Concatenated flow cytometry plots of 58 αβ T cells either expressing CD28 or lacking expression of CD28 and CTLA-4 co-cultured for 2 h with donor cell lines expressing CD80-mScarlet

58 αβ T cells cultured without donor cells were used as a negative control.

Problem 8

After co-culture of donor and recipient cells only very weak signals receptors and/or ligands mediating trogocytosis are detected by antibody-based staining.

Possible solution

While this can be due to lysosomal degradation of receptor and/or ligand (see problem 5), another cause can be sterical hindrance between the receptor-ligand interaction and antibody-binding. If the antibody-binding site overlaps with the receptor-ligand interaction site, then antibody-binding can be compromised resulting in weaker or even absent staining (as exemplified in Figure 5). This plot depicts an anti-CD80 antibody staining of CD80-expressing MEFs with or without pre-incubation of cells with CTLA4-Fc versus PBS. Note that the signal intensity of the fluorescent antibody staining is reduced by almost 1 log upon interaction of CD80 with CTLA4-Fc. While this may not be a big problem in flow cytometry (due to is high dynamic range), such reduced signal intensity can make a substantial difference in fluorescence microscopy. A solution for this kind of problem can be to generate recipient and donor cells expressing fluorescent protein fusions of receptor and corresponding ligand, respectively (as exemplified in Figure 3).

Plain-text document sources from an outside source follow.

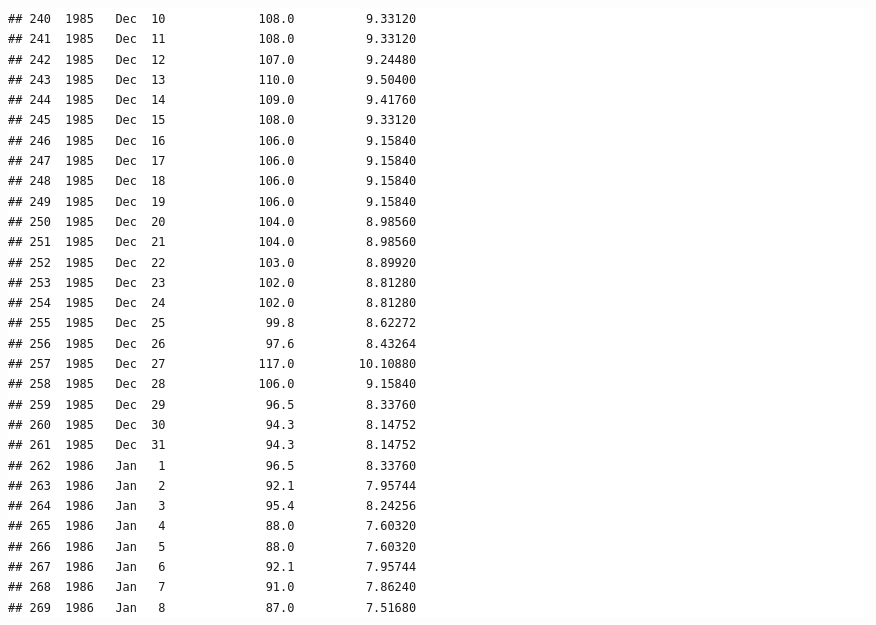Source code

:     ## 240  1985   Dec  10             108.0          9.33120
    ## 241  1985   Dec  11             108.0          9.33120
    ## 242  1985   Dec  12             107.0          9.24480
    ## 243  1985   Dec  13             110.0          9.50400
    ## 244  1985   Dec  14             109.0          9.41760
    ## 245  1985   Dec  15             108.0          9.33120
    ## 246  1985   Dec  16             106.0          9.15840
    ## 247  1985   Dec  17             106.0          9.15840
    ## 248  1985   Dec  18             106.0          9.15840
    ## 249  1985   Dec  19             106.0          9.15840
    ## 250  1985   Dec  20             104.0          8.98560
    ## 251  1985   Dec  21             104.0          8.98560
    ## 252  1985   Dec  22             103.0          8.89920
    ## 253  1985   Dec  23             102.0          8.81280
    ## 254  1985   Dec  24             102.0          8.81280
    ## 255  1985   Dec  25              99.8          8.62272
    ## 256  1985   Dec  26              97.6          8.43264
    ## 257  1985   Dec  27             117.0         10.10880
    ## 258  1985   Dec  28             106.0          9.15840
    ## 259  1985   Dec  29              96.5          8.33760
    ## 260  1985   Dec  30              94.3          8.14752
    ## 261  1985   Dec  31              94.3          8.14752
    ## 262  1986   Jan   1              96.5          8.33760
    ## 263  1986   Jan   2              92.1          7.95744
    ## 264  1986   Jan   3              95.4          8.24256
    ## 265  1986   Jan   4              88.0          7.60320
    ## 266  1986   Jan   5              88.0          7.60320
    ## 267  1986   Jan   6              92.1          7.95744
    ## 268  1986   Jan   7              91.0          7.86240
    ## 269  1986   Jan   8              87.0          7.51680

Alternatively, one may use antibodies targeting a different domain of the protein of interest.

Figure 5.

Competition between Anti-CD80 antibody staining and CTLA4-binding

Plot depicts representative histograms of anti-CD80 antibody surface staining of CD80-expressing MEF cells pre-incubated with PBS (control) or CTLA4-Fc. “FMO” denotes “fluorescence minus one” negative control sample.

Resource availability

Lead contact

Further information and requests for resources and reagents should be directed to and will be fulfilled by Jan C. Rohr (jan.rohr@uniklinik-freiburg.de) upon reasonable request.

Materials availability

Plasmids generated for this study will be deposited to a public repository.

Data and code availability

The authors declare that all data supporting the findings of this study are available within the article.